==== Task material ====
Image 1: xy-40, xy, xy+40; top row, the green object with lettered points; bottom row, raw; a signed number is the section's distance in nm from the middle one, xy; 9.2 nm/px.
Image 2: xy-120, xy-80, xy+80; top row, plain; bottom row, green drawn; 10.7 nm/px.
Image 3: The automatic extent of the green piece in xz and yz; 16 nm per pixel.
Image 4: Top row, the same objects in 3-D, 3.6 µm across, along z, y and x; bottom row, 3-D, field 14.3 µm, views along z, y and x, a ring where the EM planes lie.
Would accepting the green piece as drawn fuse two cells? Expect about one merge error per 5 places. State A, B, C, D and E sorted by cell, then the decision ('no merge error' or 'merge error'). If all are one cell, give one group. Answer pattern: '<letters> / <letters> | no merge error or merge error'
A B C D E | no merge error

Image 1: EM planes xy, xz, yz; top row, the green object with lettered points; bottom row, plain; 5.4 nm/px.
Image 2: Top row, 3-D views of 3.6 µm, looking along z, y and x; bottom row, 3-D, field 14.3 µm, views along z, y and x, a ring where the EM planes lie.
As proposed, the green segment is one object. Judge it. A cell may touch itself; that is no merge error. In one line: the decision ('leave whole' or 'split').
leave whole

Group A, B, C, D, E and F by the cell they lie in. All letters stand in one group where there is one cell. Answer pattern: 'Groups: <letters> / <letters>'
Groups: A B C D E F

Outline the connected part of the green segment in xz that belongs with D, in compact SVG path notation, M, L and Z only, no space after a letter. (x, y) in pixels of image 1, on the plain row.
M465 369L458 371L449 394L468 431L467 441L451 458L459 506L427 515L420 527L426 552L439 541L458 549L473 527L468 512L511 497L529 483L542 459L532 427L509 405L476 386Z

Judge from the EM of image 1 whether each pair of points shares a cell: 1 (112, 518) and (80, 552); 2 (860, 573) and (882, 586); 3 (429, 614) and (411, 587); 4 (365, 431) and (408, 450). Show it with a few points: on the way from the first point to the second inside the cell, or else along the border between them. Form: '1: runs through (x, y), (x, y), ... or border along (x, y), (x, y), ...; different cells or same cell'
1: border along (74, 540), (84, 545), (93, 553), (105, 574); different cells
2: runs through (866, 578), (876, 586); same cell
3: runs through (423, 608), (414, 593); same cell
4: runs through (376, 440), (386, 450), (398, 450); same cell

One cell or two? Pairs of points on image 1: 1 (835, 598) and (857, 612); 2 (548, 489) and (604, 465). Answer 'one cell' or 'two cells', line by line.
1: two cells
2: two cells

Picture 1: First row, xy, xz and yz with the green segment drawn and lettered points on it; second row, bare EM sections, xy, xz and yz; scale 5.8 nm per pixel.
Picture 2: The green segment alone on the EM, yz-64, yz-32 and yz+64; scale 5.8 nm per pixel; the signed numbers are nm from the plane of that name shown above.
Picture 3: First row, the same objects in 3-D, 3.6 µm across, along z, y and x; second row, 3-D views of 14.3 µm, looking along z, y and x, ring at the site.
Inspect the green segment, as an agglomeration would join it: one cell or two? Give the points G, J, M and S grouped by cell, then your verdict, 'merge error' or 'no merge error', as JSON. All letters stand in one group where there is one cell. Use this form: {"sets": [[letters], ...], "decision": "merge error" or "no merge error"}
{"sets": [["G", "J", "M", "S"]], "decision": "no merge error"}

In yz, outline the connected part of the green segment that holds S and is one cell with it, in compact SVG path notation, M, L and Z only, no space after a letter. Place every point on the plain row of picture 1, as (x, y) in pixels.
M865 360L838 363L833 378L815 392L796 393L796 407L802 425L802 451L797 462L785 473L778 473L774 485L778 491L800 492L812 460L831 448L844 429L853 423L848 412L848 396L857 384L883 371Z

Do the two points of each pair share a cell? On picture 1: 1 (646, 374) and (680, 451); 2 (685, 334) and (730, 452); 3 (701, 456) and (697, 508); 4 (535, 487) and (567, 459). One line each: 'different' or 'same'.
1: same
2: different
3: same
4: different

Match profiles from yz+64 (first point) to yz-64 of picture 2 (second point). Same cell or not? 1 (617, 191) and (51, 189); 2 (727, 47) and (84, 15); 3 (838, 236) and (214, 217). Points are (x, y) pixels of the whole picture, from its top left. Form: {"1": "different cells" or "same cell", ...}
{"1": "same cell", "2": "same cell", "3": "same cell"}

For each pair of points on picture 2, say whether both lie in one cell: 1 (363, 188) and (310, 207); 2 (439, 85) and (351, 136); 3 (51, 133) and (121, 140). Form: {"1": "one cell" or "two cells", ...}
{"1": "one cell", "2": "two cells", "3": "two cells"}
====
» **What you will do**
Copy the data above in its entirety, exactly as given.

» **Solution**
Image 1: xy-40, xy, xy+40; top row, the green object with lettered points; bottom row, raw; a signed number is the section's distance in nm from the middle one, xy; 9.2 nm/px.
Image 2: xy-120, xy-80, xy+80; top row, plain; bottom row, green drawn; 10.7 nm/px.
Image 3: The automatic extent of the green piece in xz and yz; 16 nm per pixel.
Image 4: Top row, the same objects in 3-D, 3.6 µm across, along z, y and x; bottom row, 3-D, field 14.3 µm, views along z, y and x, a ring where the EM planes lie.
Would accepting the green piece as drawn fuse two cells? Expect about one merge error per 5 places. State A, B, C, D and E sorted by cell, then the decision ('no merge error' or 'merge error'). If all are one cell, give one group. Answer pattern: '<letters> / <letters> | no merge error or merge error'
A B C D E | no merge error

Image 1: EM planes xy, xz, yz; top row, the green object with lettered points; bottom row, plain; 5.4 nm/px.
Image 2: Top row, 3-D views of 3.6 µm, looking along z, y and x; bottom row, 3-D, field 14.3 µm, views along z, y and x, a ring where the EM planes lie.
As proposed, the green segment is one object. Judge it. A cell may touch itself; that is no merge error. In one line: the decision ('leave whole' or 'split').
leave whole

Group A, B, C, D, E and F by the cell they lie in. All letters stand in one group where there is one cell. Answer pattern: 'Groups: <letters> / <letters>'
Groups: A B C D E F

Outline the connected part of the green segment in xz that belongs with D, in compact SVG path notation, M, L and Z only, no space after a letter. (x, y) in pixels of image 1, on the plain row.
M465 369L458 371L449 394L468 431L467 441L451 458L459 506L427 515L420 527L426 552L439 541L458 549L473 527L468 512L511 497L529 483L542 459L532 427L509 405L476 386Z

Judge from the EM of image 1 whether each pair of points shares a cell: 1 (112, 518) and (80, 552); 2 (860, 573) and (882, 586); 3 (429, 614) and (411, 587); 4 (365, 431) and (408, 450). Show it with a few points: on the way from the first point to the second inside the cell, or else along the border between them. Form: '1: runs through (x, y), (x, y), ... or border along (x, y), (x, y), ...; different cells or same cell'
1: border along (74, 540), (84, 545), (93, 553), (105, 574); different cells
2: runs through (866, 578), (876, 586); same cell
3: runs through (423, 608), (414, 593); same cell
4: runs through (376, 440), (386, 450), (398, 450); same cell

One cell or two? Pairs of points on image 1: 1 (835, 598) and (857, 612); 2 (548, 489) and (604, 465). Answer 'one cell' or 'two cells', line by line.
1: two cells
2: two cells

Picture 1: First row, xy, xz and yz with the green segment drawn and lettered points on it; second row, bare EM sections, xy, xz and yz; scale 5.8 nm per pixel.
Picture 2: The green segment alone on the EM, yz-64, yz-32 and yz+64; scale 5.8 nm per pixel; the signed numbers are nm from the plane of that name shown above.
Picture 3: First row, the same objects in 3-D, 3.6 µm across, along z, y and x; second row, 3-D views of 14.3 µm, looking along z, y and x, ring at the site.
Inspect the green segment, as an agglomeration would join it: one cell or two? Give the points G, J, M and S grouped by cell, then your verdict, 'merge error' or 'no merge error', as JSON. All letters stand in one group where there is one cell. Use this form: {"sets": [[letters], ...], "decision": "merge error" or "no merge error"}
{"sets": [["G", "J", "M", "S"]], "decision": "no merge error"}

In yz, outline the connected part of the green segment that holds S and is one cell with it, in compact SVG path notation, M, L and Z only, no space after a letter. Place every point on the plain row of picture 1, as (x, y) in pixels.
M865 360L838 363L833 378L815 392L796 393L796 407L802 425L802 451L797 462L785 473L778 473L774 485L778 491L800 492L812 460L831 448L844 429L853 423L848 412L848 396L857 384L883 371Z

Do the two points of each pair share a cell? On picture 1: 1 (646, 374) and (680, 451); 2 (685, 334) and (730, 452); 3 (701, 456) and (697, 508); 4 (535, 487) and (567, 459). One line each: 'different' or 'same'.
1: same
2: different
3: same
4: different

Match profiles from yz+64 (first point) to yz-64 of picture 2 (second point). Same cell or not? 1 (617, 191) and (51, 189); 2 (727, 47) and (84, 15); 3 (838, 236) and (214, 217). Points are (x, y) pixels of the whole picture, from its top left. Form: {"1": "different cells" or "same cell", ...}
{"1": "same cell", "2": "same cell", "3": "same cell"}

For each pair of points on picture 2, say whether both lie in one cell: 1 (363, 188) and (310, 207); 2 (439, 85) and (351, 136); 3 (51, 133) and (121, 140). Form: {"1": "one cell" or "two cells", ...}
{"1": "one cell", "2": "two cells", "3": "two cells"}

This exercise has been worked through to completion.